Tower perkantoran Ciputra World rampung



JAKARTA. Superblok Ciputra World Jakarta menunjukkan progres pembangunan yang signifikan sejak sempat terhenti akibat krisis tahun 2009 silam.

Proyek yang menempati lahan seluas 5,5 hektare (ha) di segitiga emas Kuningan, Jakarta Selatan ini sudah mencapai tahap akhir pembangunan. PT Ciputra Property Tbk selaku pengembang Ciputra World Jakarta baru saja melakukan topping off tower pertamanya di superblok tersebut, yakni perkantoran Ciputra World Office.

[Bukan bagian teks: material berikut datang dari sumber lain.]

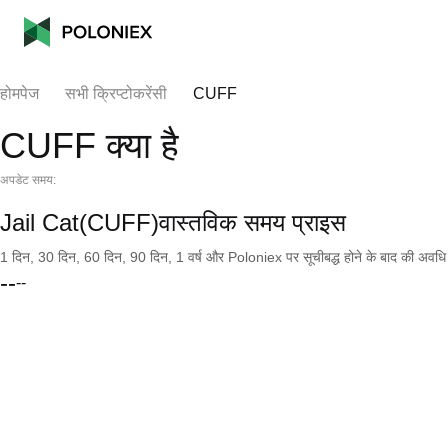
होमपेज
सभी क्रिप्टोकरेंसी
CUFF
CUFF क्या है
अपडेट समय:
Jail Cat(CUFF)वास्तविक समय प्राइस
1 दिन, 30 दिन, 60 दिन, 90 दिन, 1 वर्ष और Poloniex पर सूचीबद्ध होने के बाद की अवधि के च
--
--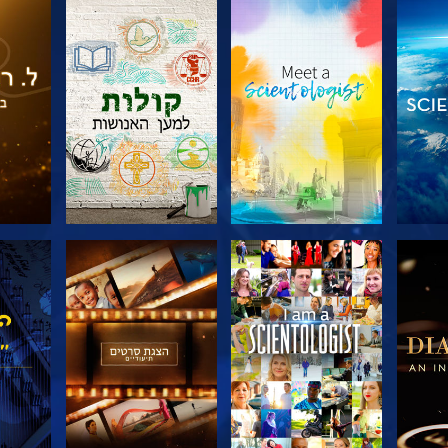
דרה
בדוק את הסדרה
בדוק את הסדרה
בדוק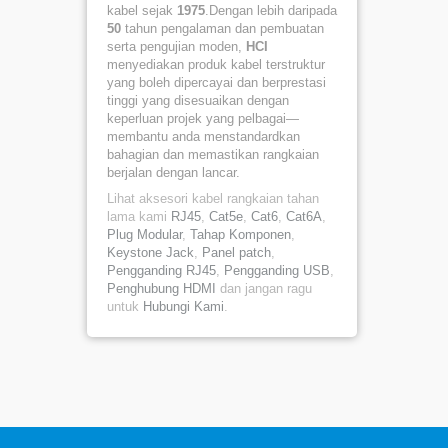
kabel sejak
1975
.Dengan lebih daripada
50
tahun pengalaman dan pembuatan
serta pengujian moden,
HCI
menyediakan produk kabel terstruktur
yang boleh dipercayai dan berprestasi
tinggi yang disesuaikan dengan
keperluan projek yang pelbagai—
membantu anda menstandardkan
bahagian dan memastikan rangkaian
berjalan dengan lancar.
Lihat aksesori kabel rangkaian tahan
lama kami
RJ45
,
Cat5e
,
Cat6
,
Cat6A
,
Plug Modular
,
Tahap Komponen
,
Keystone Jack
,
Panel patch
,
Pengganding RJ45
,
Pengganding USB
,
Penghubung HDMI
dan jangan ragu
untuk
Hubungi Kami
.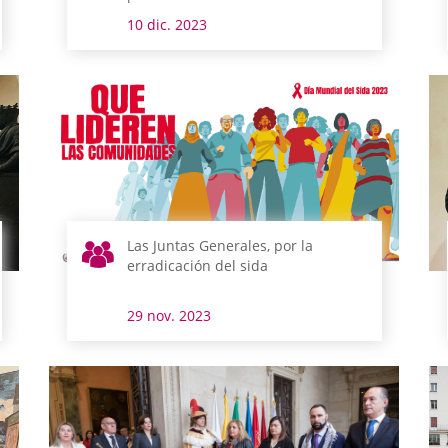
10 dic. 2023
Las Juntas Generales, por la
erradicación del sida
29 nov. 2023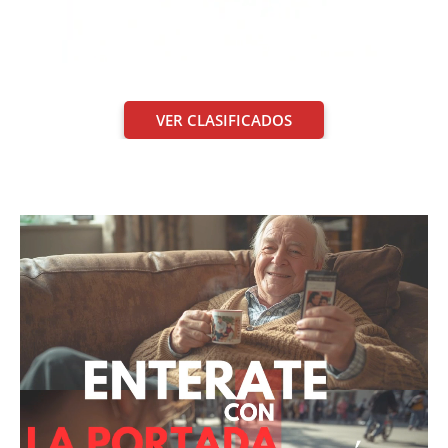
VER CLASIFICADOS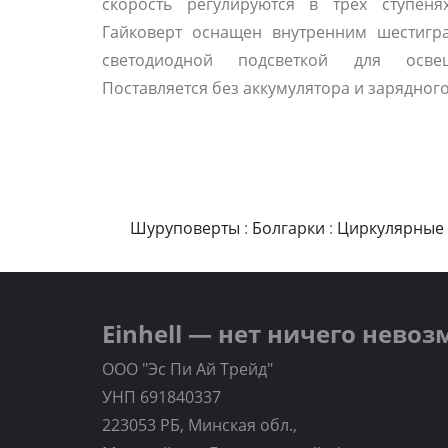
скорость регулируются в трех ступеня
Гайковерт оснащен внутренним шестигра
светодиодной подсветкой для осв
Поставляется без аккумулятора и зарядного
Шуруповерты
:
Болгарки
:
Циркулярные
Einhell — нет ничего нево
ООО "Эс Пи Ай Трейд"
УНП 691840337
223053 РБ, Минская обл.,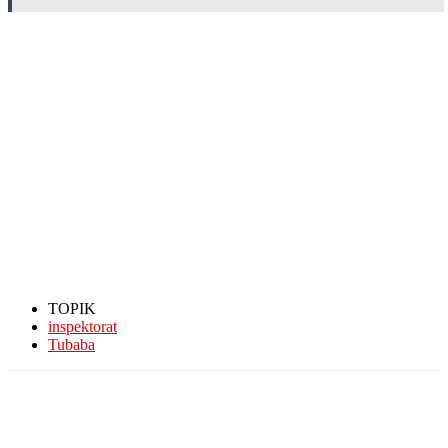
TOPIK
inspektorat
Tubaba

Perkantoran dengan area yang bisa disewakan seluas 63.000 meter persegi (m2) ini diharapkan bisa ditempati bulan Desember tahun ini. "Saat ini tingkat okupansi sudah 35%," ujar Direktur dan Sekretaris Perusahaan Ciputra Property Artadinata Djangkar usai topping off Ciputra World Office di Jakarta, Selasa (24/4).

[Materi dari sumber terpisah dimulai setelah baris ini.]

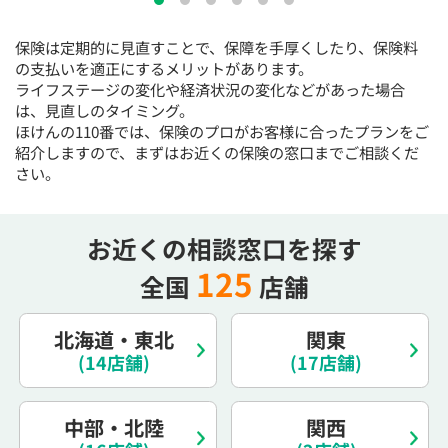
15:30
15:30
15:30
15:30
15:30
15:30
15:30
保険は定期的に見直すことで、保障を手厚くしたり、保険料
◯
◯
◯
◯
◯
◯
◯
の支払いを適正にするメリットがあります。
16:00
16:00
16:00
16:00
16:00
16:00
16:00
ライフステージの変化や経済状況の変化などがあった場合
は、見直しのタイミング。
◯
◯
◯
◯
◯
◯
◯
ほけんの110番では、保険のプロがお客様に合ったプランをご
紹介しますので、まずはお近くの保険の窓口までご相談くだ
16:30
16:30
16:30
16:30
16:30
16:30
16:30
さい。
◯
◯
◯
◯
◯
◯
◯
17:00
17:00
17:00
17:00
17:00
17:00
17:00
お近くの相談窓口を探す
◯
◯
◯
◯
◯
◯
◯
125
全国
店舗
17:30
17:30
17:30
17:30
17:30
17:30
17:30
◯
◯
◯
◯
◯
◯
◯
北海道・東北
関東
18:00
18:00
18:00
18:00
18:00
18:00
18:00
(14店舗)
(17店舗)
○：予約可 ×：予約不可
中部・北陸
関西
：お電話にてお問い合わせください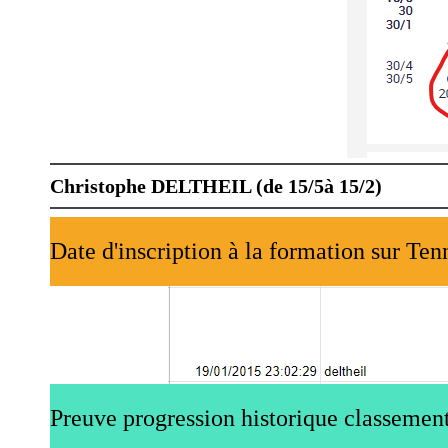
Christophe DELTHEIL (de 15/5à 15/2)
Date d'inscription à la formation sur Ten
Preuve progression historique classement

Anchor tenant perkantoran ini adalah bank asal Singapura, DBS yang menyewa 30% area. Tarif sewa Ciputra World Office saat ini dipatok Rp 210.000 per m2 per bulan, termasuk service charge.

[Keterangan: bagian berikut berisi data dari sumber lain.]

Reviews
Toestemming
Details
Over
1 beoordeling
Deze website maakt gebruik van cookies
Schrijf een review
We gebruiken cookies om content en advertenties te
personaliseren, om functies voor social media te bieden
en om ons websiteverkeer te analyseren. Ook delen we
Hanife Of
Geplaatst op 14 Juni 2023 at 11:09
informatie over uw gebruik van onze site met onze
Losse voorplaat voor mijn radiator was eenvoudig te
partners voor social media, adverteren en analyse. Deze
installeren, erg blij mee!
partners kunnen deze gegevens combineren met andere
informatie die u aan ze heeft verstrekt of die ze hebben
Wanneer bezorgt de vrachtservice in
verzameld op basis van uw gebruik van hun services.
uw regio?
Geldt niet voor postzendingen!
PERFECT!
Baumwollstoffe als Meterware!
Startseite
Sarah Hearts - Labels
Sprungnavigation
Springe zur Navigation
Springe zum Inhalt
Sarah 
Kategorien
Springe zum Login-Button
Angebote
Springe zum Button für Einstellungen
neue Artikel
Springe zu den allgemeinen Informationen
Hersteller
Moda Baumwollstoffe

Artadinata yakin tarif sewanya akan terus menanjak. "Pasar perkantoran, terutama grade A sedang bagus dengan kenaikan 8% per kuartal dan 32% per tahun," ujarnya. Setelah perkantoran ini, proyek selanjutnya yang siap beroperasi di Ciputra World Jakarta adalah pusat perbelanjaan, yakni diharapkan bisa selesai akhir tahun ini.

Pusat perbelanjaan seluas 130.000 m2 tersebut bisa menampung sekitar 200 gerai, ditambah 100 restoran dan kafe. Artadinata mengklaim saat ini seluruh ruang sudah habis tersewa.